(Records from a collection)
------------

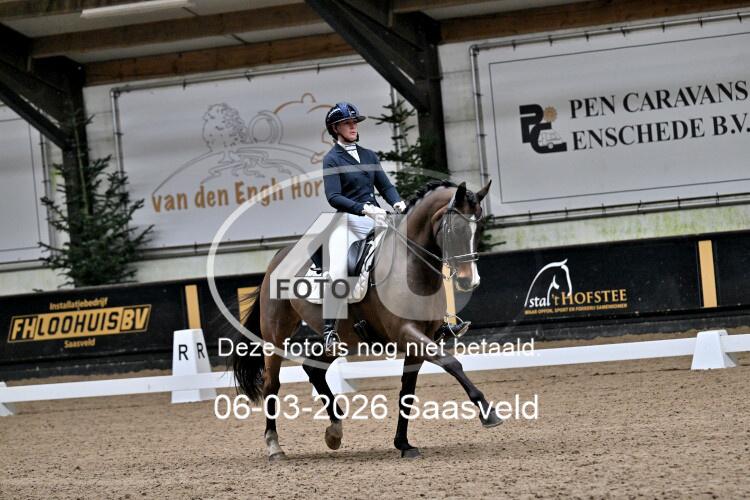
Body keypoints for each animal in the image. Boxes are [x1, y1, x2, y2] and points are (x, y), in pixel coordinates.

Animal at [232, 179, 502, 460]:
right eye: (456, 228)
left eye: (479, 228)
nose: (470, 281)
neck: (408, 264)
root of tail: (278, 257)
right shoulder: (407, 333)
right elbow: (452, 363)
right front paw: (488, 413)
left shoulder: (419, 341)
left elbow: (407, 391)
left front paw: (403, 444)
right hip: (275, 337)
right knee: (271, 385)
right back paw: (275, 446)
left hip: (344, 340)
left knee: (314, 368)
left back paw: (335, 431)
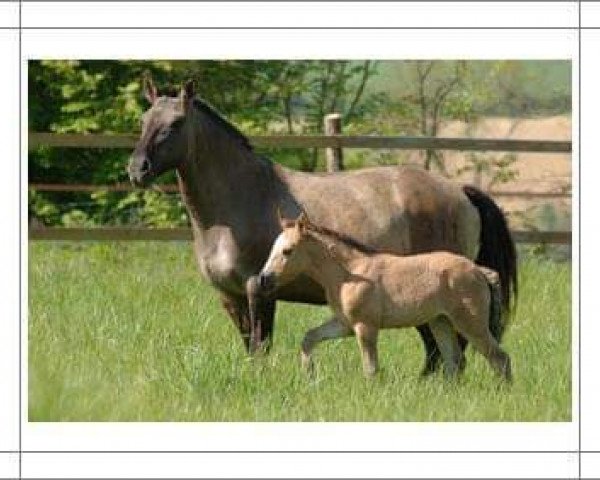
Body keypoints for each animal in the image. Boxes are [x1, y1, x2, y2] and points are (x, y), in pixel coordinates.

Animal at [258, 214, 510, 382]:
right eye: (272, 248)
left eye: (288, 251)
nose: (264, 279)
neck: (350, 273)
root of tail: (478, 270)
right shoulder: (345, 324)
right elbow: (309, 338)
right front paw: (309, 375)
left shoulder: (365, 326)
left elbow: (371, 368)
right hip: (441, 321)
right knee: (454, 362)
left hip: (470, 323)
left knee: (499, 358)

------------

◆ **WORK TO BE COMPLETED**:
All lines above from the one containing "root of tail: (278, 257)" to the one containing "left hip: (344, 340)" must be repeated exactly, both lines included, and no others.

◆ **RESULT OF THE TASK**:
root of tail: (278, 257)
right shoulder: (407, 333)
right elbow: (452, 363)
right front paw: (488, 413)
left shoulder: (419, 341)
left elbow: (407, 391)
left front paw: (403, 444)
right hip: (275, 337)
right knee: (271, 385)
right back paw: (275, 446)
left hip: (344, 340)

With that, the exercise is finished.